By Debra Hosseini
“Have you had a brain injury?” the neuroscientist asks me after performing an EEG.
“No,” I say.
She points to diagrams of my brain with the different colors which measure delta, theta, alpha, and beta waves.
“You have an autistic brain.”
“You see this?”
I look at the four pictures which are labeled Z Scored FFT Coherence.
It looks like a platter of tangled red spaghetti on all four pictures.
“You have hyper-coherence. Whether your eyes or closed or open your brain waves look the same.”
“Well, I guess that explains Kevin,” I say. Kevin is my Autistic son.
“I can help that with neurofeedback,” she says.
She places another cap on my head which has lots of wires. She puts some sticky goo in my hair and hooks the wires to a machine which is attached to a computer. She inserts the movie “Pretty Woman” in the DVD drive.
I’m to control the brightness of the screen with my brain. This is called brain training.
“You’re doing really well on this,” she says. I’m motivated to make Richard Gere brighten up so I try extra hard.
After the session she takes off the cap and my hair is plastered to my head with the sticky goop.
“I hope you aren’t going anywhere,” she says.
At home, after I wash my hair I call up my best friend and tell her about my brain training session.
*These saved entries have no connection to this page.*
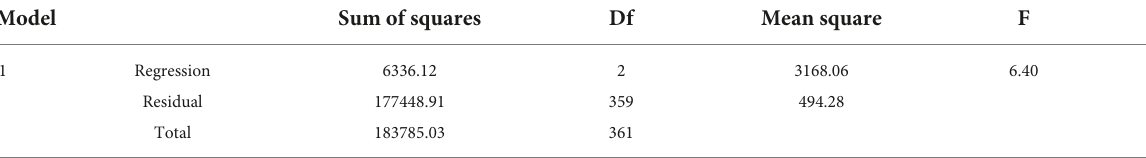
TABLE 4 ANOVA for Chinese EFL teachers’ aggression, burnout, and success. Model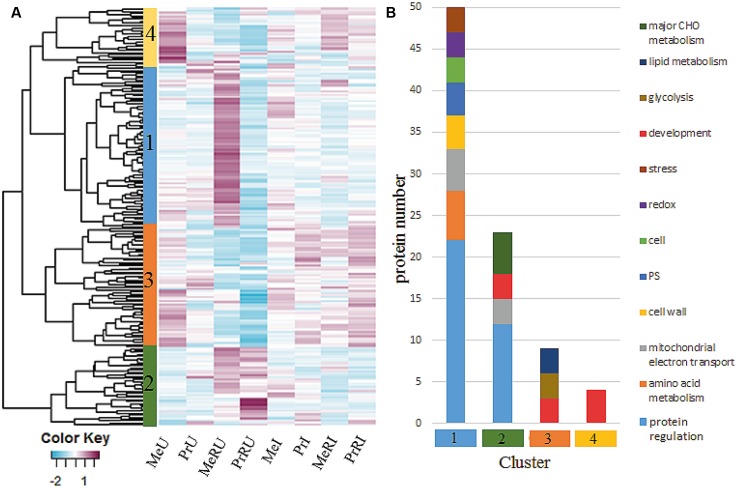
(A) Heatmap of 213 protein intensities from seed extractions which illustrated a significant difference among Rhizobium treatments of healthy and pathogen infected plants. Each cell indicates the z-transformed average protein intensities (n = 3). For cluster analysis, complete linkage and euclidean distance methods were applied; (B) clusters from (A) were functionally grouped by using functional bins from the MapMan Mercator tool. Categories were plotted when comprising >2 proteins.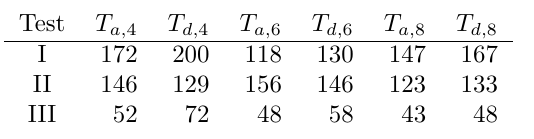
Table 11: Measured rise times (63%, in ms) for the dif- ferent test cases and number of propellers.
“What’s wrong with having an autistic brain?” she asks. She like me has a child on the spectrum.
That makes me ponder.
“I don’t know,” I say.
I wonder how my hyper-coherent brain effects me.
When I google hyper-coherence I find Tourette’s and OCD are symptoms. I know I can get stuck on a thought. Kevin does this too. And so does Kurt my Aspie boyfriend. Stuttering is also a sign of hyper-coherence. I never stuttered but have difficulty with word retrieval sometimes.
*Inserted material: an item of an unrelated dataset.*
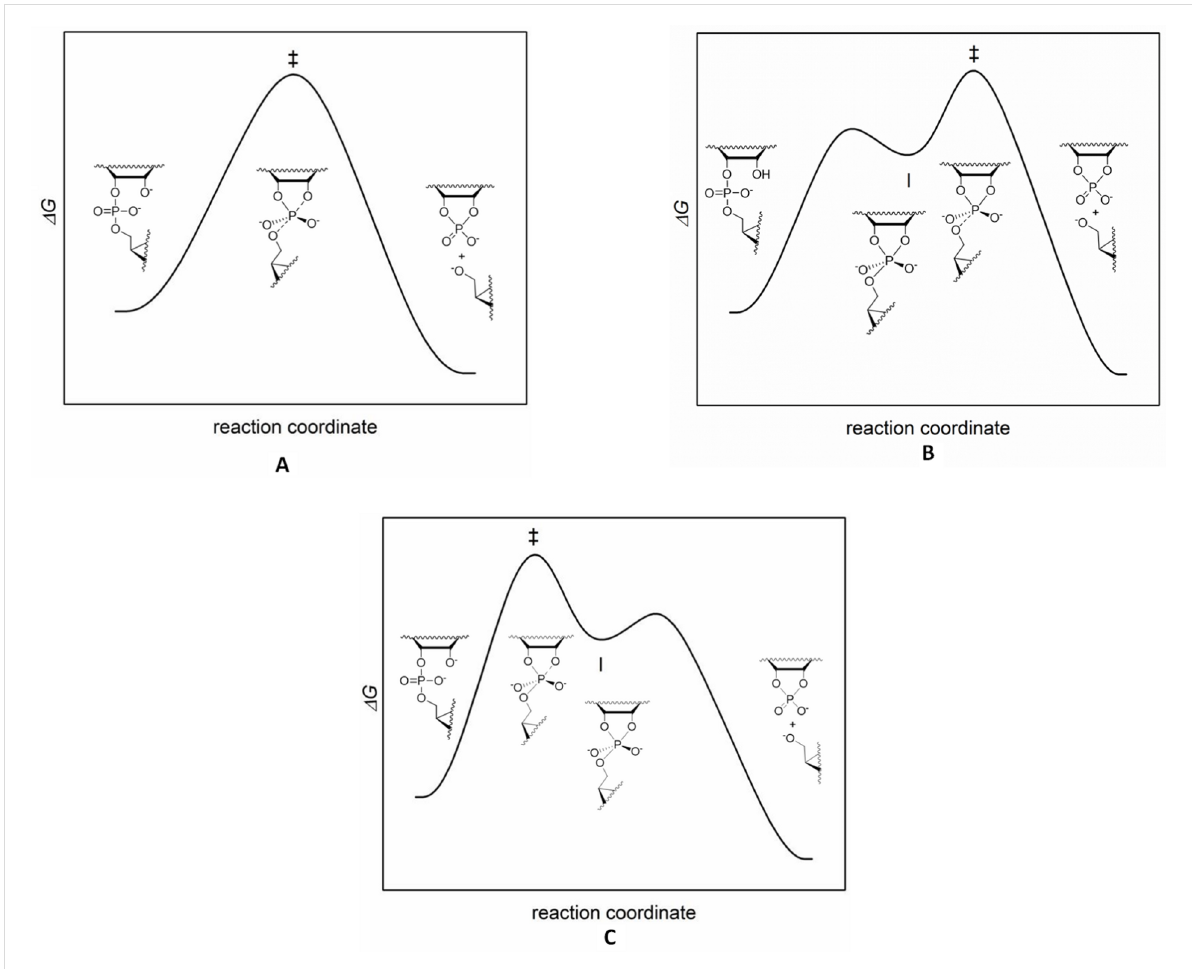
Figure 2: Energy profiles for a concerted A N D N (A) and stepwise mechanisms (A N + D N ) with rate-limiting breakdown (B) and rate-limiting formation (C) of intermediate I that has a finite life-time. Hydroxide-ion-catalyzed cleavage of RNA has been used to exemplify alternative mechanisms. In reality, the reaction takes place by rate-limiting breakdown of the intermediate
“A lot of programmers have hyper-coherence,” Ben, my friend Nancy’s son, says. Ben is Aspie and probably hyper-coherent too.
My past occupation was as a computer programmer and systems analyst.
I continue the biofeedback sessions for six more times and get another EEG. Guess what? I’m no longer hyper-coherent.
Do I feel any different?
I feel my brain is a little sharper now. And I’m a little more relaxed.
“I’d like to do an EEG on Kurt’s brain,” the neuroscientist says.
“Kurt has Weitzulsucht,” I tell her.
“It’s a disorder that causes incontinent punning. Oliver Sacks talks about it. He can’t control himself. It’s from a frontal brain injury when he fell into the diaper pail as a baby,” I continue.
“Well, I bet his brain EEG would be really interesting,” she says.
Yea, that’ll be another story.
So I’m writing this for the Autism Positivity Day Flash Blog. As I reread it I don’t know if it’s positive. I know that Kevin, my Autistic son, Kurt my Aspie boyfriend and myself all fall somewhere on the spectrum and I feel pretty positive about that. I do know I like to be around autistic people. They have no artifice, make good friends, and are empathetic (unlike what most people seem to think).
Freud once said that nobody is “normal,” and that to me is a good thing. It’s the people who pretend to be normal who may have the real issues.